By Simon Capobianco, TheVarsity.ca
A look at the myths that sustain the controversial industry
With the controversial Canadian harp seal hunt about to begin in earnest, debate rages as usual and once again, the debate is long on emotion and short on facts. Seen as a tug-of-war between environmentalists outraged by images of bloodied seal pups and pragmatists defending the livelihoods of Newfoundlanders, most discourse tacitly assumes that the hunt, although perhaps inhumane, generates needed profits. This is only half true.
Before getting into the economics of the issue, it should be noted that the term “hunt” is a gross misrepresentation of what transpires on the Newfoundland ice floes. Hunt implies that the animal has some chance of getting away, and, as anyone who has seen video of the harp seal hunt knows, this is the same type of hunting that happens to pigs in slaughterhouses, or to fish in barrels. The occasional descriptions of it as a harvest defy comment.
Ethical considerations aside, let’s consider the ubiquitous claim that the hunt is an important source of revenue for Canadian communities — “tremendously valuable,” as the Department of Oceans and Fisheries puts it. It is certainly true that the hunt generates some money for each of the six-to-seven thousand Canadians who spend roughly 125 hours sealing every year. It is also true that the public subsidies which support the hunt — in the form of free ice-breaking services, extensive search-and-rescue operations, and international marketing campaigns — are nearly equal to, if not in excess of, the total revenue derived from it in any given year.
When public expenditures are factored in, the hunt barely breaks even — it may even lose money, and that is according to conservative estimates made before the European Union banned seal products in 2009, driving down the price of pelts even further. With the Russian Federation recently enacting a similar ban, this tremendously valuable industry will almost certainly be costing the taxpayer more money than the sealers are making from it.
The fact that hundreds of thousands of seals could be spared gruesome deaths and that the communities livelihood could be protected by simply paying the sealers the value of the public subsidies each year does not prevent some pundits from enthusiastically defending this unnecessary cruelty. Rex Murphy, for instance, wrote recently that “We [Newfoundlanders] should not stop something we have been doing because outsiders — those who have no connection to Newfoundland or to the seal hunt, and who have been telling wildly overheated fables about it for decades — tell us to stop it. To hell with them.”
To hell with them! But not with their millions of dollars in subsidies: not with their free icebreaking ships, rescue helicopters, and international lobbying. In short, ‘we’ll take their money but not their morals.’ The truth behind all the bluster is that no one has to tell sealers to give up the hunt — all we have to do is stop paying for it. If sealers are not allowed to socialize the costs of their business while privatizing the profits, they will give up the hunt voluntarily because the industry is simply not commercially viable without massive public funding.
Murphy also advocates that harp seals, which subsist mainly on a fish diet, must be culled en-masse to protect valuable cod stocks. Profits aside, he assures us that we must rush to thin out the numbers of the “rapacious seals slithering underwater all around [Newfoundland] — sucking up every piece of protein the sea has to offer, including of course the king of all food fish, the cod.” Aside from money, the argument is made that sealers are performing a public service by protecting cod stocks from ravenous seals.
This theory might have been tenable a few years ago, some time before the hunt’s most vociferous proponent, the Department of Fisheries and Oceans, publicly announced that it was not the case. “The commercial seal quota is based upon sound conservation principles, not an attempt to assist in the recovery of groundfish stocks,” the DFO website states, explaining that “Seals eat cod, but seals also eat other fish that prey on cod.” These days, however, the cod-saving story is just another debunked fairy-tale — like the idea that the hunt is a self-sustaining industry.
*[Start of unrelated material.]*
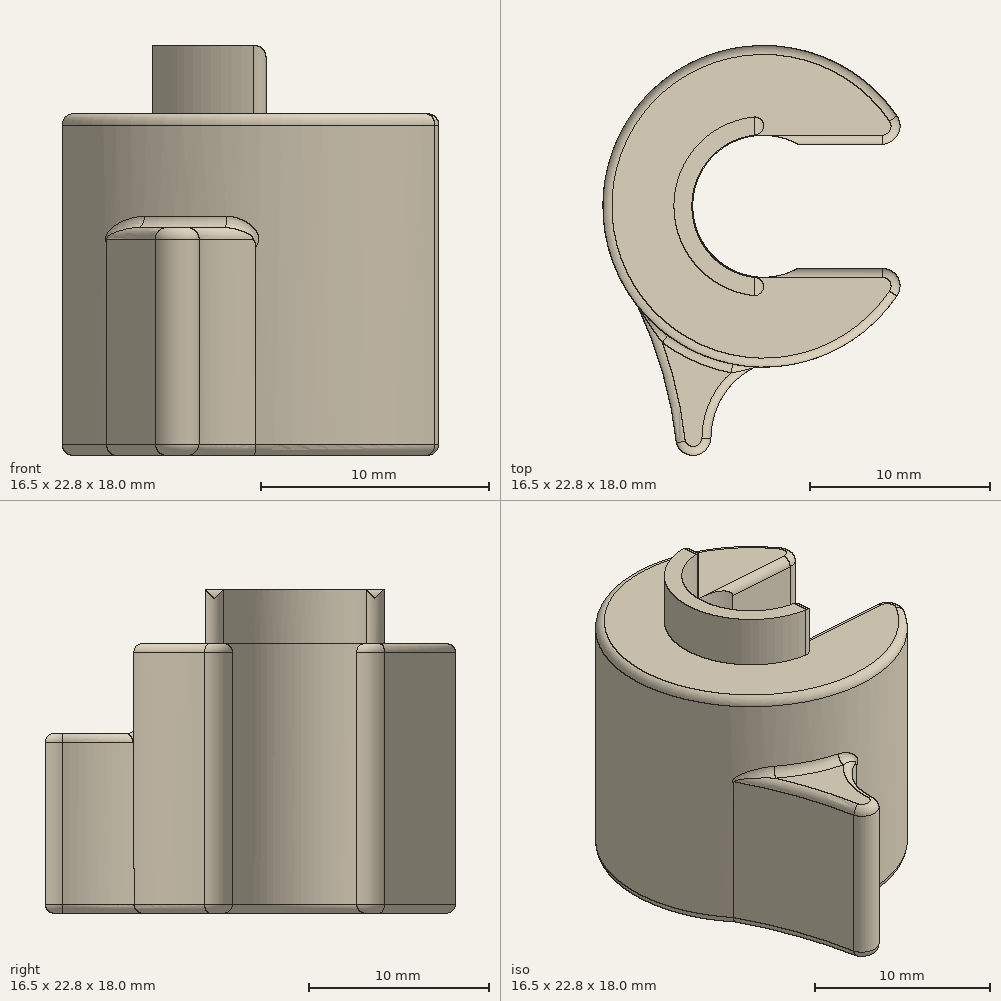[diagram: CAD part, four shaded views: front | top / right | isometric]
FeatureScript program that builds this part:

The fact that Murphy repeats it in the same breath with which he accuses anti-hunt activists of propagating “wildly overheated fables” is an example of the depths to which debate has sunk.
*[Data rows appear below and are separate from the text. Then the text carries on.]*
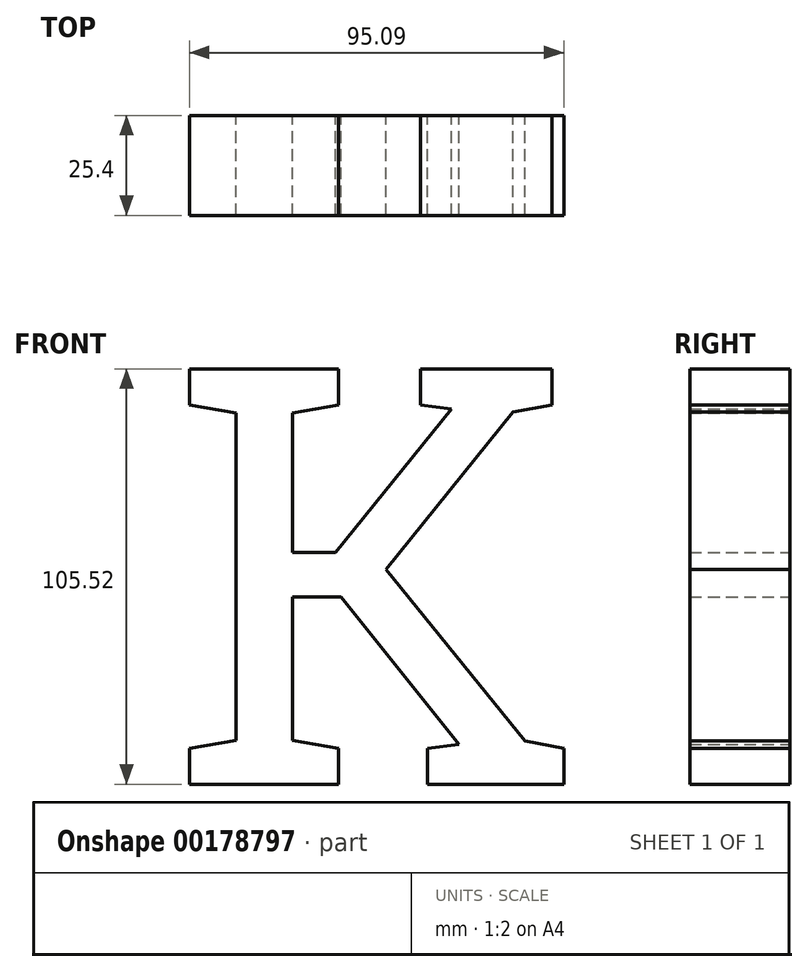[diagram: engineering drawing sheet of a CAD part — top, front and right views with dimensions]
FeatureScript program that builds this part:
annotation { "Feature Type Name" : "Feature", "Feature Type Description" : "" }
export const myFeature = defineFeature(function(context is Context, id is Id, definition is map)
    precondition{}
    {
        {
            var Q0;
            Q0=qCreatedBy(makeId("Front.planeOp"),FACE);
            var sketch = newSketch(context, id + "F0", { "sketchPlane" : qUnion([Q0])});
            skText(sketch, "E0", { "text": "K", "fontName": "RobotoSlab-Regular.ttf"});
            const initialGuessF0  = {"E0": [-0.04443, -0.05823, 1, 0, 0.10687]};
            skSetInitialGuess(sketch, initialGuessF0);
            skSolve(sketch);
        }
        {
            var Q0;
            Q0=makeQuery(id+"F0.imprint","IMPRINT",FACE,{"disambiguationData":[TD([[makeQuery(id+"F0.imprint","IMPRINT",EDGE,{"derivedFrom":sQuery(id+"F0.wireOp",EDGE,"E0.sketch_text.stroke-0")}),-1.0]])]});
            extrude(context, id + "F1", {"entities" : qUnion([Q0]), "depth" : 25.4 * mm});
        }
    });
The seal hunt is not just immoral. It’s a drain on the economy. The debate over it is miscast as a balancing of livelihoods against animal welfare; in reality, these two values can easily coexist. When the hunt finally collapses in the wake of the Russian ban, Ottawa will have a choice: continue trying desperately to create foreign markets for an unethical, no longer viable industry, or redirect the subsidies to help Newfoundland’s economy adapt to the new fiscal landscape. The second choice is, by far, the more rational; the first is, unfortunately, the more likely.